- _Task objective_
Lift out, unaltered, the lines of the material below between the line holding "#5a6f09; stroke-width: 24" and the line holding "middle; dominant-baseline: central;", counting both.

----

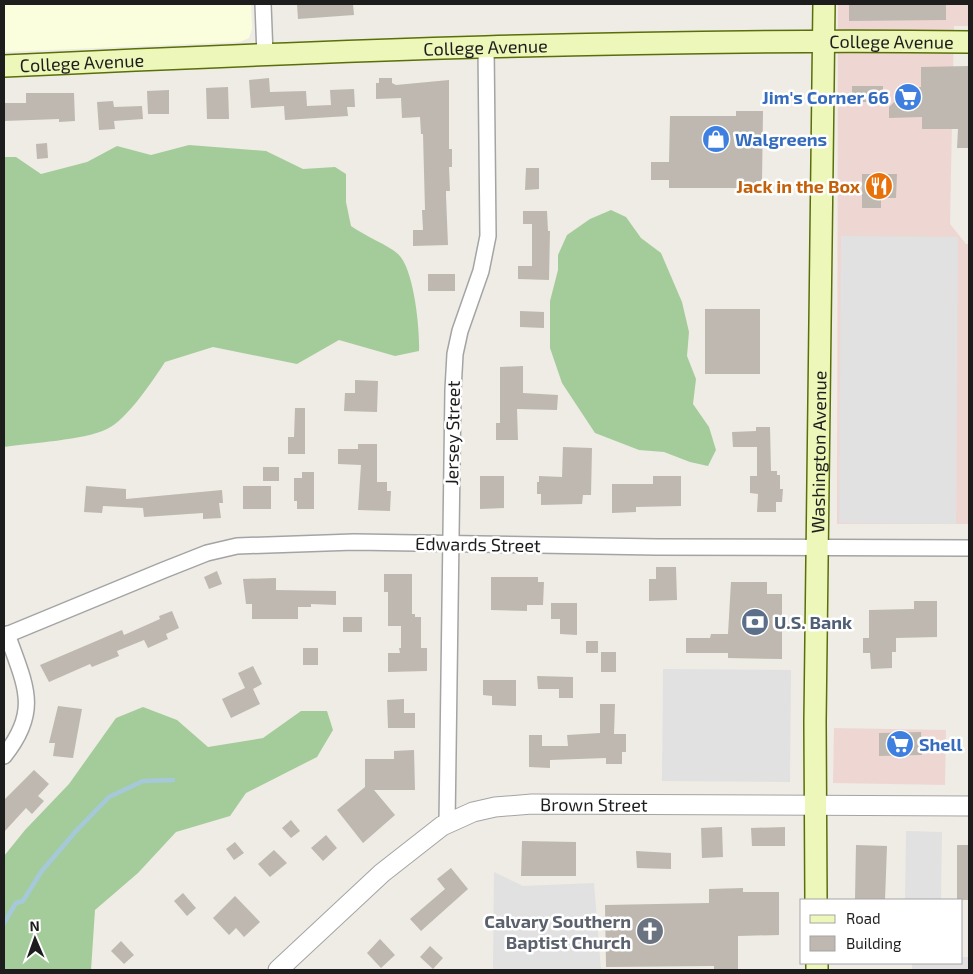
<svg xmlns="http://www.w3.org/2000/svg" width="973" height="974" viewBox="0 0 973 974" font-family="'Exo 2',sans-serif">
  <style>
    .commercial { fill: #eed7d3 }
    .education { fill: #fafedd }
    .forest { fill: #a4cc9a }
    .parking { fill: #e1e1e1 }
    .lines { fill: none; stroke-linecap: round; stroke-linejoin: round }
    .stream { stroke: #a6c9da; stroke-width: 4.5 }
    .building { fill: #beb8b0 }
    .minor-casing { stroke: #a4a4a4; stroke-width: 18 }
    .tertiary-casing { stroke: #a4a4a4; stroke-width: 21 }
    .secondary-casing { stroke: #5a6f09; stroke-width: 24 }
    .minor { stroke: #fff; stroke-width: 15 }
    .tertiary { stroke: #fff; stroke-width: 19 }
    .secondary { stroke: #edf7b9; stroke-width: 21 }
    .labels { text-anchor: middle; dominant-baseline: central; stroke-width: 5; stroke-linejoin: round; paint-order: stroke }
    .street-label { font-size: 18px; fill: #1d1d1d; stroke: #fff }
    .shop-label { font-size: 18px; font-weight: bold; fill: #366cbe; stroke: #fff; text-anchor: start }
    .food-label { font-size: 18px; font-weight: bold; fill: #c56008; stroke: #fff; text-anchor: end }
    .service-label { font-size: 18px; font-weight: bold; fill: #4e5e75; stroke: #fff; text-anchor: start }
    .worship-label { font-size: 18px; font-weight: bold; fill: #5b616d; stroke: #fff; text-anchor: end }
  </style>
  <rect width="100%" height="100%" fill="#eeece4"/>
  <!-- commercial -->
  <g class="commercial">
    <polygon points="838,4 969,4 969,26 954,26 950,224 966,244 969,244 969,524 837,524"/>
    <polygon points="834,728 946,730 945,785 833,783"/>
  </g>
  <!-- education -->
  <polygon class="education" points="4,4 251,4 252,29 249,38 240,42 4,52"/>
  <!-- forest -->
  <g class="forest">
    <path d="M189,145L266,151L303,169L335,167L346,174V202L351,226C365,236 388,245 398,254C414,268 420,330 419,351L395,356L339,340L297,364L213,347L165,362C154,379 126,421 107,429C85,440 30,443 4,447V157H16L41,174L87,162L117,146L151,155Z"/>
    <polygon points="611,210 626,217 641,238 661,253 682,302 689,332 687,356 696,379 693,404 709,427 716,450 708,466 690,462 664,452 639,450 595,433 562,383 550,348 550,301 558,270 558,255 567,235 590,219"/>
    <polygon points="143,707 177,720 208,747 263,738 301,711 327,711 333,730 317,757 246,793 230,816 176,832 138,873 95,910 91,970 4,970 4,856 25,830 69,784 116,718"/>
  </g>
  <!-- parking -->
  <g class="parking">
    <polygon points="841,236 958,237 956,524 839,523"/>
    <polygon points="663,669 791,670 790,782 662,781"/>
    <polygon points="906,831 942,832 941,900 905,900"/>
    <polygon points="494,872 523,886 594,883 601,970 493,970"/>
    <polygon points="962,957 969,957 969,970 912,970 912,963 962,963"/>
  </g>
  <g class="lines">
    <!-- stream -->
    <polyline class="stream" points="4,923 16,903 23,901 41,872 76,831 109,797 143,781 173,780"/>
  </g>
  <!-- building -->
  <g class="building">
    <polygon points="297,4 353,4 354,15 298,19"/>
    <polygon points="849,4 946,4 946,20 849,21"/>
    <polygon points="969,66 969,148 957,148 958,129 922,129 922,117 889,118 889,107 909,88 921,87 921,67"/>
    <polygon points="269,78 270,92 306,91 307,106 331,105 330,90 354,89 355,107 347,107 348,116 285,120 284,106 251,108 249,80"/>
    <polygon points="379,78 392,78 392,83 396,85 449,80 449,149 452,149 452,167 449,167 450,191 446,191 446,196 448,245 413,246 413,230 423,230 422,210 425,210 423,134 421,134 420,117 402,118 401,98 376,99 376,83 379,83"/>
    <rect x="852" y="86" width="31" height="16"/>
    <polygon points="228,87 229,119 207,119 206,88"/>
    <polygon points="169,90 169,114 148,114 147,91"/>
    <polygon points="26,93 74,93 75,121 59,122 59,119 4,121 4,103 26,103"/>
    <polygon points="113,101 114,107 142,106 143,119 114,121 115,129 99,130 97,102"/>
    <polygon points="736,111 763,111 762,181 756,181 756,188 669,188 669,180 651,180 651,162 669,162 670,116 736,116"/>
    <polygon points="47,143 48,158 37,159 36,144"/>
    <polygon points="526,168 539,168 539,189 525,190"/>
    <polygon points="862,174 897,174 896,198 881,198 881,208 862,208"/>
    <polygon points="523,211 547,211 548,231 550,231 549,280 518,279 518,266 532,266 532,224 523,224"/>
    <rect x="428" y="274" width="27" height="17"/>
    <rect x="705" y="309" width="55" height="65"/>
    <polygon points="520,311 544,312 544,328 520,327"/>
    <polygon points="523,366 523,393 558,395 557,410 517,409 518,440 496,440 496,423 500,423 500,367"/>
    <polygon points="355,380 378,381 377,412 344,411 345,393 355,393"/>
    <polygon points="295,408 305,408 305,454 288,454 288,437 294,437"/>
    <polygon points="756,427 770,427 771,471 777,471 777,475 780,475 780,489 783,489 782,502 776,502 776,512 757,512 758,494 750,493 750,476 757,476 757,447 733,447 732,432 756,431"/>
    <polygon points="358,444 377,444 377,482 387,482 387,491 391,491 390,511 358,510 361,465 338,464 338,449 358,449"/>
    <polygon points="563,447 592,448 591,495 583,495 582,504 541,505 541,494 537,494 537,482 539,482 539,476 562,477"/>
    <rect x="263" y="467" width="16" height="14"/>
    <polygon points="302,472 314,472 314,509 297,509 297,501 294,501 294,478 302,478"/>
    <polygon points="480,476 504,476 504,508 480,509"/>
    <polygon points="653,476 681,476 681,506 636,507 636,512 612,513 612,484 653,484"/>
    <polygon points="86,486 126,489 126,499 222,490 223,503 219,503 221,518 203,519 203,513 144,517 143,508 103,506 102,513 84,512"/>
    <rect x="243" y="486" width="28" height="23"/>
    <polygon points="656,567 676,567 677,600 649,601 649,579 656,579"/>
    <polygon points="217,571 222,584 209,589 204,577"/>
    <polygon points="384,574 412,574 412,614 415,614 415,617 421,617 421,648 427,648 427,671 388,672 388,653 400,653 399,648 401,648 401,626 388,626 388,592 384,592"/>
    <polygon points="491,577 538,577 538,582 544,582 543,605 527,605 527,611 491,610"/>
    <polygon points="276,578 276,590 336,591 336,605 311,604 311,607 298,607 298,619 252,619 252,604 246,604 243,579"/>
    <polygon points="731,582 767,582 767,594 782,594 782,659 728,658 728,653 686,653 686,638 710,638 711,634 728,634"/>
    <polygon points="914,601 937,601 937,637 896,638 896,652 892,652 892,668 871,669 870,653 863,653 863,638 869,638 869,610 914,609"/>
    <polygon points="551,603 577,603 577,635 560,634 560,619 551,619"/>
    <polygon points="172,611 179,628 166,634 168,639 148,648 144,640 117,651 119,656 92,667 90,664 49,682 40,665 122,630 124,635 160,619 159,616"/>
    <rect x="343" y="617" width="19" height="15"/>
    <rect x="586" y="641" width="12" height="12"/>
    <rect x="303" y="648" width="15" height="17"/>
    <rect x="601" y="652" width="15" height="20"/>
    <polygon points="253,666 262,684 253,689 260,704 231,718 222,699 245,688 238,673"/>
    <polygon points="537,676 573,677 573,698 559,698 559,689 538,689"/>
    <polygon points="483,680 516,680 516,706 492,705 492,696 483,695"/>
    <polygon points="404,699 404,713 415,713 415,728 388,728 387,700"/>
    <polygon points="600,704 615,704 614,734 626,734 626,752 622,752 622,764 606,764 606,758 550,760 550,768 529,767 529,735 542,735 542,746 568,746 567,735 600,733"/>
    <polygon points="58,706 82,709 73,758 53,756 55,743 49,743"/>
    <polygon points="921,732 922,755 879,756 879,733"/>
    <polygon points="414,750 415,790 374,790 395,815 363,843 337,810 365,787 365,759 394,759 394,751"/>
    <polygon points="34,770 49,784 38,796 44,801 32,814 26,808 4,832 4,800"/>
    <polygon points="291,820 300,831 291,838 282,828"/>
    <polygon points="722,827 723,857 702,858 701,828"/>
    <polygon points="785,827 785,846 752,846 751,828"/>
    <polygon points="326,835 337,848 323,861 311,848"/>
    <polygon points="522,841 576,842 576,876 521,876"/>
    <polygon points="235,842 244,853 234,860 226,849"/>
    <polygon points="856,845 887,846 885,900 855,899"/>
    <rect x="957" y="845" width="12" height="55"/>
    <polygon points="274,850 287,863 270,877 258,864"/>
    <polygon points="636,851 671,853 671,869 637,868"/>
    <polygon points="451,868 468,889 421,931 410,919 445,889 437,879"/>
    <polygon points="743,888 743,892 779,892 779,935 738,936 738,970 714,970 714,966 606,967 605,905 709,903 709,889"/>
    <polygon points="183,893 196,908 187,916 174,901"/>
    <polygon points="235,896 260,922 244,937 236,928 229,935 213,918"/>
    <polygon points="380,939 395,955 381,968 367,953"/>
    <polygon points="121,941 134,955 124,964 111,951"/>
    <polygon points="430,946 443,958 433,969 420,957"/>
  </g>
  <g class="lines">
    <!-- minor casing -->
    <g class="minor-casing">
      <g id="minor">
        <polyline points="263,4 265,55"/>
        <polyline points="4,636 164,570 207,553 237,546 354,542 657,547 969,548"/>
        <path d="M4,756C41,710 25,685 7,634"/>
        <polyline points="447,824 453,390 455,354 460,331 481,271 488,236 486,46"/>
      </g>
    </g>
    <!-- tertiary casing -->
    <g class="tertiary-casing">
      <g id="tertiary">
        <path id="s1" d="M278,970L382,873L442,826L473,812L495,807L532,804L969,806"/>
      </g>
    </g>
    <!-- secondary casing -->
    <g class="secondary-casing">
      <g id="secondary">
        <path id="s2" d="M4,66C325,51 647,38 969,42"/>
        <path id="s3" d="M816,900L815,722L824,4"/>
        <polyline points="817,963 817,970"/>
      </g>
    </g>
    <!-- minor -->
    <use href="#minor" class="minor"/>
    <!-- tertiary -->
    <use href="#tertiary" class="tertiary"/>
    <!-- secondary -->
    <use href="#secondary" class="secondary"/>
  </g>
  <!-- icons -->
  <defs>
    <g id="supermarket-disc" transform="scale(1.4375)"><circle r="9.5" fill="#3f7fe0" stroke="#fff"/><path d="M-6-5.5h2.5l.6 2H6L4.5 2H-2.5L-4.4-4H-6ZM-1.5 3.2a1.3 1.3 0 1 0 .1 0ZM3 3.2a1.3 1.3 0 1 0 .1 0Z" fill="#fff"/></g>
    <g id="shop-disc" transform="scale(1.4375)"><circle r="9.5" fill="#3f7fe0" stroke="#fff"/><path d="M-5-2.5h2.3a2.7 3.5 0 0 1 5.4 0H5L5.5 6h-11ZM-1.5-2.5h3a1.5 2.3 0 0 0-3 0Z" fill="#fff"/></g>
    <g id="restaurant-disc" transform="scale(1.4375)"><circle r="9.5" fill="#e8710a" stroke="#fff"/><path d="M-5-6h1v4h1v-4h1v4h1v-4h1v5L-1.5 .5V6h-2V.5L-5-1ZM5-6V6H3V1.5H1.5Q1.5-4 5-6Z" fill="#fff"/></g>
    <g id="bank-disc" transform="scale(1.4375)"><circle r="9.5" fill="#5c6f8a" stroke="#fff"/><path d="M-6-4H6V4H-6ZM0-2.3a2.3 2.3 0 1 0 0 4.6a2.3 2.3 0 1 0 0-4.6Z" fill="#fff"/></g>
    <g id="church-disc" transform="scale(1.4375)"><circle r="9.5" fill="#6b7280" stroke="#fff"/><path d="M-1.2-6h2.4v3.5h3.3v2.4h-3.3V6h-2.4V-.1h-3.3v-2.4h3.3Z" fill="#fff"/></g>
  </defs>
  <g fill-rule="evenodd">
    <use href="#supermarket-disc" x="908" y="97"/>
    <use href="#shop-disc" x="716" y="139"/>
    <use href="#restaurant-disc" x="879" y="186"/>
    <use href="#bank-disc" x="755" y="622"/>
    <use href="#supermarket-disc" x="900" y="744"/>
    <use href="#church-disc" x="650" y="931"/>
  </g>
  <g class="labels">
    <!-- street labels -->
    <g class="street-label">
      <text stroke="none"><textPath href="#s2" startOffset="888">College Avenue</textPath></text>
      <text stroke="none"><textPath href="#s2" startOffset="482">College Avenue</textPath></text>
      <text stroke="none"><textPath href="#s2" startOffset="78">College Avenue</textPath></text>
      <text transform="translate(452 433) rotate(-89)">Jersey Street</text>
      <text stroke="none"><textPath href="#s3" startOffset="448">Washington Avenue</textPath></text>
      <text transform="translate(478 544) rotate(1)">Edwards Street</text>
      <text stroke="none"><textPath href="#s1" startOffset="374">Brown Street</textPath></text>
    </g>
    <!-- shop labels -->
    <g class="shop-label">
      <text x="889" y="97" text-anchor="end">Jim's Corner 66</text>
      <text x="735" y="139">Walgreens</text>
      <text x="919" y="744">Shell</text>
    </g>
    <!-- food labels -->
    <g class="food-label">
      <text x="860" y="186">Jack in the Box</text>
    </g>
    <!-- service labels -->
    <g class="service-label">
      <text x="774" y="622">U.S. Bank</text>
    </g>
    <!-- worship labels -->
    <g class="worship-label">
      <text x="631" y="921">Calvary Southern<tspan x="631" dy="21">Baptist Church</tspan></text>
    </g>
  </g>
  <!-- border -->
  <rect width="973" height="974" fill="none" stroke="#1d1d1d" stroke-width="10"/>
  <!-- legend -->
  <rect x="800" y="899" width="162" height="65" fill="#ffffff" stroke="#a5a5a5"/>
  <rect x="810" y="915" width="25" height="8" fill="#edf7b9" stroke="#a5a5a5"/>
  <text x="846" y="924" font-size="15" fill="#1d1d1d">Road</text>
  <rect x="810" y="936" width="25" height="15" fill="#beb8b0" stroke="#a5a5a5"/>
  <text x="846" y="949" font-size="15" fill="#1d1d1d">Building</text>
  <!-- north arrow -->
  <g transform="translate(35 939) rotate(358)" stroke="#ffffff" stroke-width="4" paint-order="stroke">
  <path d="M0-4L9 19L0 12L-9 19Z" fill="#1d1d1d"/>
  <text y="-8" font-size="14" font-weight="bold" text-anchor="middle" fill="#1d1d1d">N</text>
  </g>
</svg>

----

- _Solved problem_
    .secondary-casing { stroke: #5a6f09; stroke-width: 24 }
    .minor { stroke: #fff; stroke-width: 15 }
    .tertiary { stroke: #fff; stroke-width: 19 }
    .secondary { stroke: #edf7b9; stroke-width: 21 }
    .labels { text-anchor: middle; dominant-baseline: central; stroke-width: 5; stroke-linejoin: round; paint-order: stroke }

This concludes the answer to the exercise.